V. COMMENDATION FOR MPOX PUBLIC HEALTH EMERGENCY MANAGEMENT
The Assembly commended Africa CDC for the historic declaration, effective management, and—in January 2026—the lifting of mpox as a Public Health Emergency of Continental Security (PHECS), reflecting strengthened surveillance, genomic sequencing, National Public Health Institutes, Public Health Emergency Operations Centres, and coordinated response mechanisms.
VI. DATA, DIGITAL TRANSFORMATION, AND NON-COMMUNICABLE DISEASES
a) Data Sharing Agreement and digital transformation
The Assembly encouraged Member States to sign the Africa CDC Data Sharing Agreement, accelerate adoption of the forthcoming Africa Health Data Governance Framework, integrate with the Central Data Repository, and digitize primary health care and community health workforce programmes to strengthen real-time epidemic intelligence.
b) Non-communicable diseases
The Assembly adopted the AU Common African Position on Non-Communicable Diseases, Injuries and Mental Health (NCDIMH) and the Multisectoral Engagement, Coordination and Action Framework (MECA), positioning Africa CDC to support Member States in reducing premature mortality, preventing injuries, and strengthening mental health systems.
c) Local manufacturing and pooled procurement
The Assembly encouraged Member States to support implementation of the African Pooled Procurement Mechanism (APPM), the African Vaccine Manufacturing Accelerator, and related pooled procurement arrangements to expand local manufacturing and secure equitable access to vaccines, medicines, and health technologies.
The Assembly commended H.E. President William Ruto, AU Champion for Local Manufacturing, for convening an Extraordinary Summit on end-to-end local manufacturing of health commodities in Nairobi, Kenya, in May 2026, and requested that Africa CDC work with AUC-HHS, AUDA-NEPAD, AMA, and AfCFTA to support its organization and report outcomes to the 40th Ordinary Session of the Assembly in 2027.
VII. GLOBAL HEALTH GOVERNANCE AND PARTNERSHIPS
The Assembly strongly supported Africa CDC in its application for membership and representation in major global health initiatives, including Gavi, CEPI, the Global Fund, and the Pandemic Fund, as well as its broader mandate to unify Africa’s voice in global forums such as the G20, G7, World Health Assembly, and Joint External Evaluation processes.
The Assembly called upon Member States and partners to collaborate with Africa CDC to ensure that global partnerships reinforce, rather than substitute, Member State commitments, and to align procurement and support with continental priorities for local manufacturing and health sovereignty.
VIII. COMPLEMENTARITY WITH THE AFRICAN MEDICINES AGENCY (AMA)
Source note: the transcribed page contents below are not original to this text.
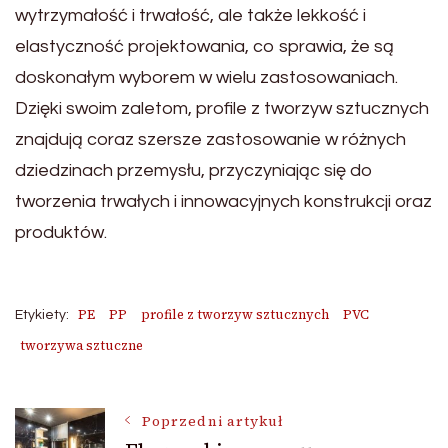
wytrzymałość i trwałość, ale także lekkość i
elastyczność projektowania, co sprawia, że są
doskonałym wyborem w wielu zastosowaniach.
Dzięki swoim zaletom, profile z tworzyw sztucznych
znajdują coraz szersze zastosowanie w różnych
dziedzinach przemysłu, przyczyniając się do
tworzenia trwałych i innowacyjnych konstrukcji oraz
produktów.
PE
PP
profile z tworzyw sztucznych
PVC
Etykiety:
tworzywa sztuczne
Nawigacja
Poprzedni artykuł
The Assembly took note of the full operationalization of AMA and reaffirmed that AMA is the Union’s specialized agency for the continental regulatory framework for medical products, while Africa CDC is mandated to lead coordination of the health products manufacturing ecosystem through the Platform for Harmonized African Health Manufacturing (PHAHM).
The Assembly reaffirmed that there is no legal or institutional mandate conflict between AMA and Africa CDC and that their mandates are complementary: Africa CDC leads on public health prioritization, market coordination, demand creation, and pooled procurement, while AMA leads on regulatory standards, regulatory science, joint assessments, inspections, and related regulatory capacity-building.
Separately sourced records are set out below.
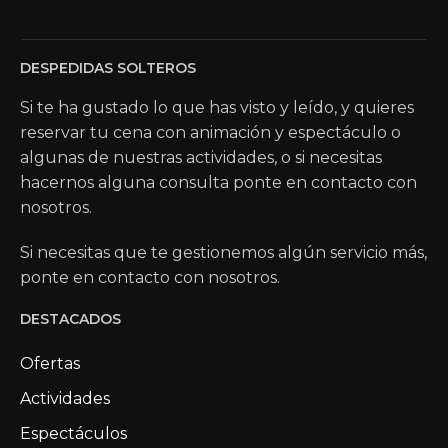
DESPEDIDAS SOLTEROS
Si te ha gustado lo que has visto y leído, y quieres
reservar tu cena con animación y espectáculo o
algunas de nuestras actividades, o si necesitas
hacernos alguna consulta ponte en contacto con
nosotros.
Si necesitas que te gestionemos algún servicio más,
ponte en contacto con nosotros.
DESTACADOS
Ofertas
Actividades
Espectáculos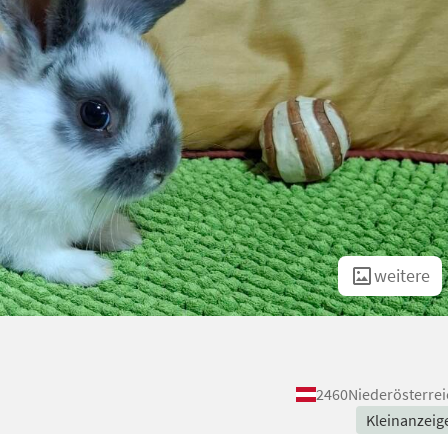
weitere
2460
Niederösterrei
Kleinanzeig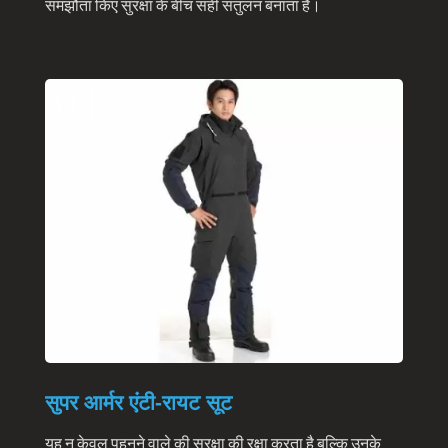
समझौता किए सुरक्षा के बीच सही संतुलन बनाता है।
04
सुपर आर्मर एंटी-रायट सूट
यह न केवल पहनने वाले की सुरक्षा की रक्षा करता है बल्कि उनके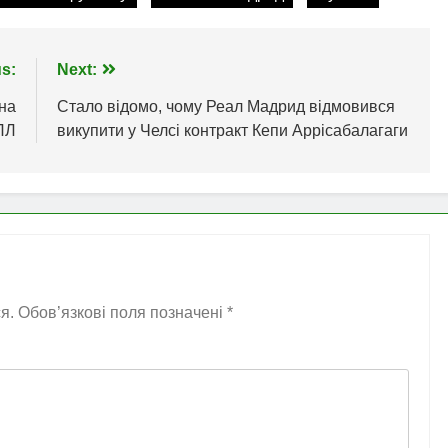
s:
Next:
на
Стало відомо, чому Реал Мадрид відмовився
ПЛ
викупити у Челсі контракт Кепи Аррісабалагаги
я.
Обов’язкові поля позначені
*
IX. REPORTING AND ACCOUNTABILITY
The Assembly directed Africa CDC to report on progress in implementing the AHSS Agenda, the Lusaka Agenda, APPM, AfEF, digital transformation, and pandemic preparedness and response capacity strengthening to the 49th and 50th Ordinary Sessions of the Executive Council, the 8th Mid-Year Coordination Meeting, and the 40th Ordinary Session of the Assembly between June 2026 and January 2027.
Africa CDC will also actively support and participate in:
a. Conference on Public Health in Africa (CPHIA 2026), 8–12 November 2026, Addis Ababa, Ethiopia.
b. Extraordinary Summit on end-to-end local manufacturing of health commodities, May 2026, Nairobi, Kenya.